• _Problem description_
Nothing past the line containing "# DevOps Hands On" belongs in the output. Copy exactly every line of the data below from the first up to and including it.

Segment Start: Data to examine

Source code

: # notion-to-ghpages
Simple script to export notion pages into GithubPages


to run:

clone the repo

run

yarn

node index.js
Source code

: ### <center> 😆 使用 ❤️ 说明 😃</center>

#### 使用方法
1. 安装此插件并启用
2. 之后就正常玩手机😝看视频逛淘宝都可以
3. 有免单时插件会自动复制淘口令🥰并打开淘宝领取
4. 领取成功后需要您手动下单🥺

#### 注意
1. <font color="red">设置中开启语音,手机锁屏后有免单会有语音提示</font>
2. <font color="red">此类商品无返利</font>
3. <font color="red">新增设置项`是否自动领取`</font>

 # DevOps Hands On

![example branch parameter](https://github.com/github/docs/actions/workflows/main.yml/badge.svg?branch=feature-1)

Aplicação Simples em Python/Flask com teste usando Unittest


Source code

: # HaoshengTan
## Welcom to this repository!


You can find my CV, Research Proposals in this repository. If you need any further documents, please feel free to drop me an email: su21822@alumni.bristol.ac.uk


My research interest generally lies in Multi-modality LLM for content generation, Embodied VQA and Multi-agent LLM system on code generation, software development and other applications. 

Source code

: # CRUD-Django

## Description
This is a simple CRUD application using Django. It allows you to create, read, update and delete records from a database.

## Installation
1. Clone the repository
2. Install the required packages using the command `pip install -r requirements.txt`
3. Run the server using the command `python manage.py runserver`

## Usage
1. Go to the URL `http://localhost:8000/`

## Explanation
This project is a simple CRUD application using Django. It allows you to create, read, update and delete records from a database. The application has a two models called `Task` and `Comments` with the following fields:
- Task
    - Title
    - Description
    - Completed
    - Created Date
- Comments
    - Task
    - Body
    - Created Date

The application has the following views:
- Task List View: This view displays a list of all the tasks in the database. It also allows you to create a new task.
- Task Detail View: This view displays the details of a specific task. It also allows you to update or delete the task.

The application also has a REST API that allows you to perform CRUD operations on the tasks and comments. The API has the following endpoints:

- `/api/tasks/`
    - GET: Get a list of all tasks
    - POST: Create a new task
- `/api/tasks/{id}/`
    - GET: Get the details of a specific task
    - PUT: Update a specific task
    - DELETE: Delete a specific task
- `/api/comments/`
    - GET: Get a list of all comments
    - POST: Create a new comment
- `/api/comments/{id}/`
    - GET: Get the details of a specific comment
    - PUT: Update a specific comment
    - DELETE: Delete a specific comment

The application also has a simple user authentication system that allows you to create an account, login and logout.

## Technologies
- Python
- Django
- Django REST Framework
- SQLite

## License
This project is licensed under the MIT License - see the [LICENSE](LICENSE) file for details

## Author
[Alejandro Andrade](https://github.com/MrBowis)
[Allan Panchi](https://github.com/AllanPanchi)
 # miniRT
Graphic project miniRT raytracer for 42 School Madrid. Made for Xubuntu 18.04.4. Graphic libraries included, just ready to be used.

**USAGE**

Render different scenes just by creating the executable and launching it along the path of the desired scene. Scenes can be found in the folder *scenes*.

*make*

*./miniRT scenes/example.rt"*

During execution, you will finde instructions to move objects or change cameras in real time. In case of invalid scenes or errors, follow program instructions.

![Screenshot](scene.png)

Segment End: Data to examine

• _Answer section_
Source code

: # notion-to-ghpages
Simple script to export notion pages into GithubPages


to run:

clone the repo

run

yarn

node index.js
Source code

: ### <center> 😆 使用 ❤️ 说明 😃</center>

#### 使用方法
1. 安装此插件并启用
2. 之后就正常玩手机😝看视频逛淘宝都可以
3. 有免单时插件会自动复制淘口令🥰并打开淘宝领取
4. 领取成功后需要您手动下单🥺

#### 注意
1. <font color="red">设置中开启语音,手机锁屏后有免单会有语音提示</font>
2. <font color="red">此类商品无返利</font>
3. <font color="red">新增设置项`是否自动领取`</font>

 # DevOps Hands On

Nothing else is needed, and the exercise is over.